— TASK REQUIREMENTS —
Transcribe the stretch of entries below from the line with "ring pip: (766, 509)" through the line with "middle mcp: (739, 497)", exactly and with both ends included; leave out all other lines.

— DATA EXCERPTS —
★ ★ ★ ★ ★
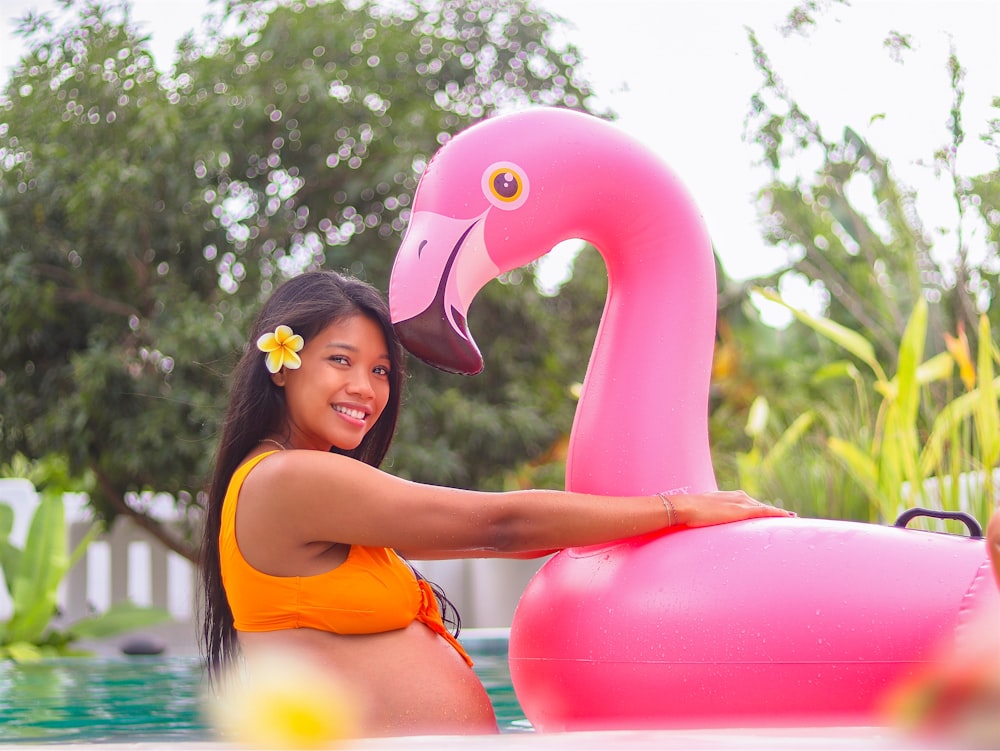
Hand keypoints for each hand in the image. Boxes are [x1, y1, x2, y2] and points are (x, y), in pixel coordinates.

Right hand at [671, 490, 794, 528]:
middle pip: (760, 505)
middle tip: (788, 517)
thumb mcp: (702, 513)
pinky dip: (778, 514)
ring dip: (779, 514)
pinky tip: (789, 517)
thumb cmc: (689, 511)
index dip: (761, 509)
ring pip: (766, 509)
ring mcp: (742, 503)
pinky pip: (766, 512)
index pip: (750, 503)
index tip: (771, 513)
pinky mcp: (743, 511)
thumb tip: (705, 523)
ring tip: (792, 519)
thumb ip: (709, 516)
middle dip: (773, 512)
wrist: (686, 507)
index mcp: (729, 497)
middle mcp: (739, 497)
★ ★ ★ ★ ★
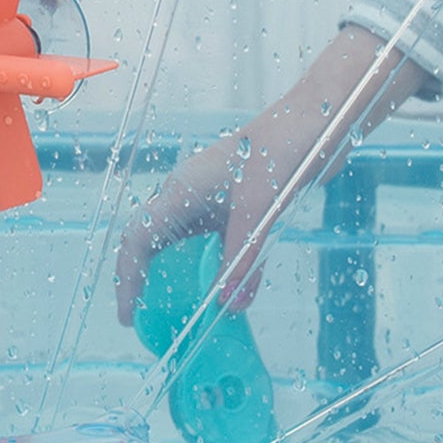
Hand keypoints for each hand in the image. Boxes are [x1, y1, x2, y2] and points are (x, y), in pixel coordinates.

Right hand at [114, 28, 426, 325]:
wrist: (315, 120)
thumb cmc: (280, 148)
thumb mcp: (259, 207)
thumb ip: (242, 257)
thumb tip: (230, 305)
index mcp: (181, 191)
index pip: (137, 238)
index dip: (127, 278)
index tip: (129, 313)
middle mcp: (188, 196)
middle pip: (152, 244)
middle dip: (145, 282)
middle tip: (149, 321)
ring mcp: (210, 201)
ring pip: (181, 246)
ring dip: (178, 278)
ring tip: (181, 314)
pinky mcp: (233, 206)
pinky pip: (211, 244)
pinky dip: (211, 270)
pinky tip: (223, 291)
★ ★ ★ ★ ★
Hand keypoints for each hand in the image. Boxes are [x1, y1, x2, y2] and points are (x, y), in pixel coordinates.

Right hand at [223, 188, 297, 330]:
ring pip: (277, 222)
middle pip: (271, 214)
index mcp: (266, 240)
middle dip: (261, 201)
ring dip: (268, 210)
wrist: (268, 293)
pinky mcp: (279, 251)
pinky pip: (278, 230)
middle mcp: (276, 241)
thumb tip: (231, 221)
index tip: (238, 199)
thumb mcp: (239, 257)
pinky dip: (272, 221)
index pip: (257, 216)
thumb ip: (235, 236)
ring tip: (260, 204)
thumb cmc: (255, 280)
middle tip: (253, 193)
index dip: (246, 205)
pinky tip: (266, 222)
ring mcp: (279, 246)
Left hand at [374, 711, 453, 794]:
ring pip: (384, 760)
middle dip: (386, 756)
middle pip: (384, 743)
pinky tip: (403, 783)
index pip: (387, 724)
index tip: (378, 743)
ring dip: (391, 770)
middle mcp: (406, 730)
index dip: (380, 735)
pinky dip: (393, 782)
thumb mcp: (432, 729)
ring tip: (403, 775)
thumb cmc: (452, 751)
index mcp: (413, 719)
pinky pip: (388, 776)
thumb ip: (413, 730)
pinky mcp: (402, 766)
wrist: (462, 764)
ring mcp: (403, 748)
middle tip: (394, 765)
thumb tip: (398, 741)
★ ★ ★ ★ ★
— TASK ANSWER —
ring pip: (766, 509)
ring mcp: (742, 503)
pinky pip: (766, 512)
index pip: (750, 503)
index tip: (771, 513)
pinky mcp: (743, 511)
thumb tip: (705, 523)
ring tip: (792, 519)
thumb ip: (709, 516)
middle dip: (773, 512)
wrist: (686, 507)
index mcp: (729, 497)
middle mcp: (739, 497)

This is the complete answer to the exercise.